Lower back pain (LBP) is one of the most frequent reasons people seek medical attention, and it affects nearly everyone at some point in their lives. The vast majority of these cases are considered mechanical, meaning the pain arises from issues with the physical structure of the spine, such as muscles, ligaments, discs, or joints. However, not all lower back discomfort originates from a structural problem or injury. The body’s response to an infection can sometimes manifest as pain in the lower back, suggesting a virus may be the underlying cause.
How Systemic Inflammation Triggers Muscle Pain
A common way a virus causes lower back discomfort is indirectly, through the body’s coordinated immune response to fight the pathogen. When a person contracts a systemic infection like influenza, the common cold, or COVID-19, the immune system releases chemical messengers known as cytokines. These signaling proteins travel through the bloodstream and help coordinate the attack against the invading virus.

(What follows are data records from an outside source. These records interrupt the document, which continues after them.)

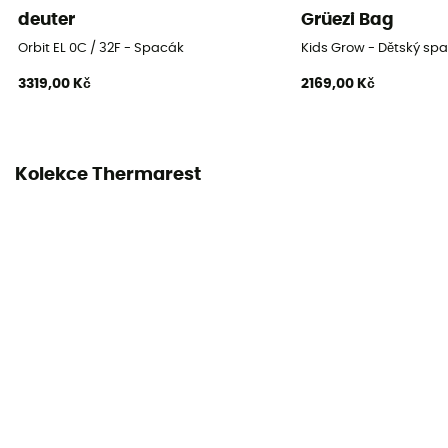
deuter
Grüezi Bag
28 x 43 cm
Orbit EL 0C / 32F - Spacák
Kids Grow - Dětský sp
3319,00 Kč
2169,00 Kč
Kolekce Thermarest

The presence of these circulating cytokines leads to myalgia, or generalized muscle aches, felt throughout the body. Cytokines sensitize pain receptors, increasing the overall perception of discomfort, and this effect is often prominent in large muscle groups like those supporting the lumbar spine. This discomfort is typically a dull, diffuse ache rather than a sharp, localized pain, and it resolves once the acute viral infection subsides.

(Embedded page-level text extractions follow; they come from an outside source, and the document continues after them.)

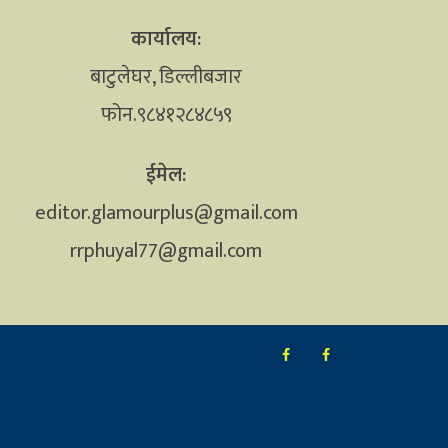
कार्यालय:
बाटुलेघर, डिल्लीबजार
फोन.९८४१२८४८५९
ईमेल:
editor.glamourplus@gmail.com
rrphuyal77@gmail.com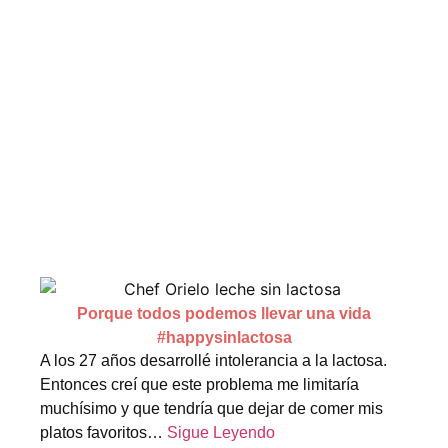
Porque todos podemos llevar una vida
#happysinlactosa
A los 27 años desarrollé intolerancia a la lactosa.
Entonces creí que este problema me limitaría
muchísimo y que tendría que dejar de comer mis
platos favoritos…
Sigue Leyendo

Viruses That Directly Affect the Spine and Nerves
In certain instances, viruses do not rely on systemic inflammation alone but instead directly target neurological or musculoskeletal tissue near the spine, leading to more localized and severe pain. This direct invasion relies on a virus’s neurotropic capacity, meaning its ability to infect nerve cells. The resulting pain is often distinct from the generalized aches of a common illness.
Varicella-Zoster Virus (VZV)
The Varicella-Zoster Virus (VZV), which causes shingles, is a prime example. After a childhood chickenpox infection, VZV lies dormant in nerve root ganglia near the spinal cord. When the virus reactivates years later, it travels down the nerve fiber, causing radicular pain. This pain can be felt as a sharp, burning sensation in the lower back region before the characteristic rash appears.
Enteroviruses
Enteroviruses, though most often causing mild respiratory or gastrointestinal illness, have the capacity to spread into the central nervous system. In rare cases, this can lead to viral myelitis, which is the inflammation of the spinal cord itself. Poliovirus, a historically significant enterovirus, demonstrates this potential for spinal cord involvement.
Herpes Simplex Virus type 2 (HSV-2)
Another neurotropic virus, Herpes Simplex Virus type 2 (HSV-2), can lay dormant in the sacral root ganglia, located at the base of the spine. Reactivation of HSV-2 can cause sacral radiculopathy, sometimes known as Elsberg syndrome, where the pain is felt in the lumbosacral area. This direct viral attack on the nerve tissue results in pain that is often described as sharp or electric, contrasting with the dull muscular ache of systemic myalgia.
Key Symptom Differences in Viral Lower Back Pain
Distinguishing between viral-induced back pain and common mechanical back pain involves observing the presentation of the symptoms. Mechanical LBP, caused by issues like muscle strain or disc herniation, is typically aggravated by specific movements, such as bending or lifting, and is often relieved by rest or changing position. This type of pain is localized to the lower back and lacks other signs of illness.
Viral LBP, whether systemic or direct, presents with additional indicators that suggest an infection is the source of the discomfort. Pain caused by systemic inflammation is typically accompanied by other signs of illness, such as fever, chills, fatigue, or a sore throat. This pain is often diffuse and constant, meaning it is not relieved simply by lying down or changing position.
In cases where a virus directly affects the nerves, the pain is often localized but has a distinct, neuropathic quality, described as burning, shooting, or tingling, and it may radiate down the leg along a specific nerve path. Inflammatory pain, which includes viral-related discomfort, sometimes feels better with movement and worse after long periods of rest, which is the opposite pattern of mechanical pain.